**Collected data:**
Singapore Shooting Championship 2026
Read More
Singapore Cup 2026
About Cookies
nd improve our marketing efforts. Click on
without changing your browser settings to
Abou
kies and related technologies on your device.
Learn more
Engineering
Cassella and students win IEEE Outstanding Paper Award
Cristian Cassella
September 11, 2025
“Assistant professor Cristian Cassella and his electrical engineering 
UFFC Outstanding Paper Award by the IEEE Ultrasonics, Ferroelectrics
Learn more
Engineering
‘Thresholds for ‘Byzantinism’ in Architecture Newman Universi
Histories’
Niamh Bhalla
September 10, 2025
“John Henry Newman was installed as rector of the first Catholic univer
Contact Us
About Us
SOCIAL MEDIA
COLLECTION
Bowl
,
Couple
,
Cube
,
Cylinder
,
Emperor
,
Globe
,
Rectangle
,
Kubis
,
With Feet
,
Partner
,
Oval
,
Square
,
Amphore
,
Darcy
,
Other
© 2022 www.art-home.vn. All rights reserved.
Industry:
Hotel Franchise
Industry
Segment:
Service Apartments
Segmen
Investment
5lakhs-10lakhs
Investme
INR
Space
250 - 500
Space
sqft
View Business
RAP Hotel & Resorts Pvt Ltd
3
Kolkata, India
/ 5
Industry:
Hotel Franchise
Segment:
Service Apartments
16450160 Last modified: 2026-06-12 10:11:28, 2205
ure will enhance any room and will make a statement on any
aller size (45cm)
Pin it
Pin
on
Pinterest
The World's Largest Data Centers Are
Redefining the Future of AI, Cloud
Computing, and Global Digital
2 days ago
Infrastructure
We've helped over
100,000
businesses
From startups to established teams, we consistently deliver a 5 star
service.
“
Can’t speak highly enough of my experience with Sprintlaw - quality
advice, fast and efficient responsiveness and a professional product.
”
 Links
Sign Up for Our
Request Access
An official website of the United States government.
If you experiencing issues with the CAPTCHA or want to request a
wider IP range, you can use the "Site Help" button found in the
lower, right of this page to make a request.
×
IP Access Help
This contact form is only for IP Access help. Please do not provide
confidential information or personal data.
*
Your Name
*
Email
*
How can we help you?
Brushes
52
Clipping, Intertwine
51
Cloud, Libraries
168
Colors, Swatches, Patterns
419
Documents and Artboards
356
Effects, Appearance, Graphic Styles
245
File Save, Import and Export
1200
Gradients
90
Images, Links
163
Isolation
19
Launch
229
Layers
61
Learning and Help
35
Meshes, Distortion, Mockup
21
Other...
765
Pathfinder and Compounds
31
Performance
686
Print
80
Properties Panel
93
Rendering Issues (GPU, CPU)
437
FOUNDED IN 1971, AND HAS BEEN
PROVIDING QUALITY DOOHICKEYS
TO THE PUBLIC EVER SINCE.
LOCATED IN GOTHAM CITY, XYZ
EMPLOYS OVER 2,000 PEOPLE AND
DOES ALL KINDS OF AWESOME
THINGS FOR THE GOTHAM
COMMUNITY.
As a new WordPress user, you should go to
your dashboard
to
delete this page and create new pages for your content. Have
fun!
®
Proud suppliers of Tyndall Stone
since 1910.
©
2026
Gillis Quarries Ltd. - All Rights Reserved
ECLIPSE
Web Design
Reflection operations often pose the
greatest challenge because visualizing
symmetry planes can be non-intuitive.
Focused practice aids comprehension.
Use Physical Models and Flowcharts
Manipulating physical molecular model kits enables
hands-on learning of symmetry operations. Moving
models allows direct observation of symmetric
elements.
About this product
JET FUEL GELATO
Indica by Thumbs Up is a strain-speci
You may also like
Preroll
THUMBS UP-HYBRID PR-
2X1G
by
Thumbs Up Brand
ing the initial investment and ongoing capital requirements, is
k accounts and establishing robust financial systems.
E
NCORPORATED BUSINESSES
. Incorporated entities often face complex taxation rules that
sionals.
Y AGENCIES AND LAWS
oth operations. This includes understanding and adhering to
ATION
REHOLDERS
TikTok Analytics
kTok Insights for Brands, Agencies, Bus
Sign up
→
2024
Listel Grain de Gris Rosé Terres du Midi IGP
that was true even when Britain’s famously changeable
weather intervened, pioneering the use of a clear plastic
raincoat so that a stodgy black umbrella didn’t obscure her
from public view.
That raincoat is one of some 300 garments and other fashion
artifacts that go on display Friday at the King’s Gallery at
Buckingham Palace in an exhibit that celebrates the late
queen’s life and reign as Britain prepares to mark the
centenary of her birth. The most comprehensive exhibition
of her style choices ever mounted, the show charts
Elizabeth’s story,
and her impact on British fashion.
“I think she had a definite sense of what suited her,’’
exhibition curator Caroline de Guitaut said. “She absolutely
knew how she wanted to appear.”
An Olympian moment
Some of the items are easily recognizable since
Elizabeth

**Directions for this task:** Find every line in the items above that contains the string "Britain" and copy each such line. Matching is case-sensitive.

**Result of the task:**
that was true even when Britain’s famously changeable
queen’s life and reign as Britain prepares to mark the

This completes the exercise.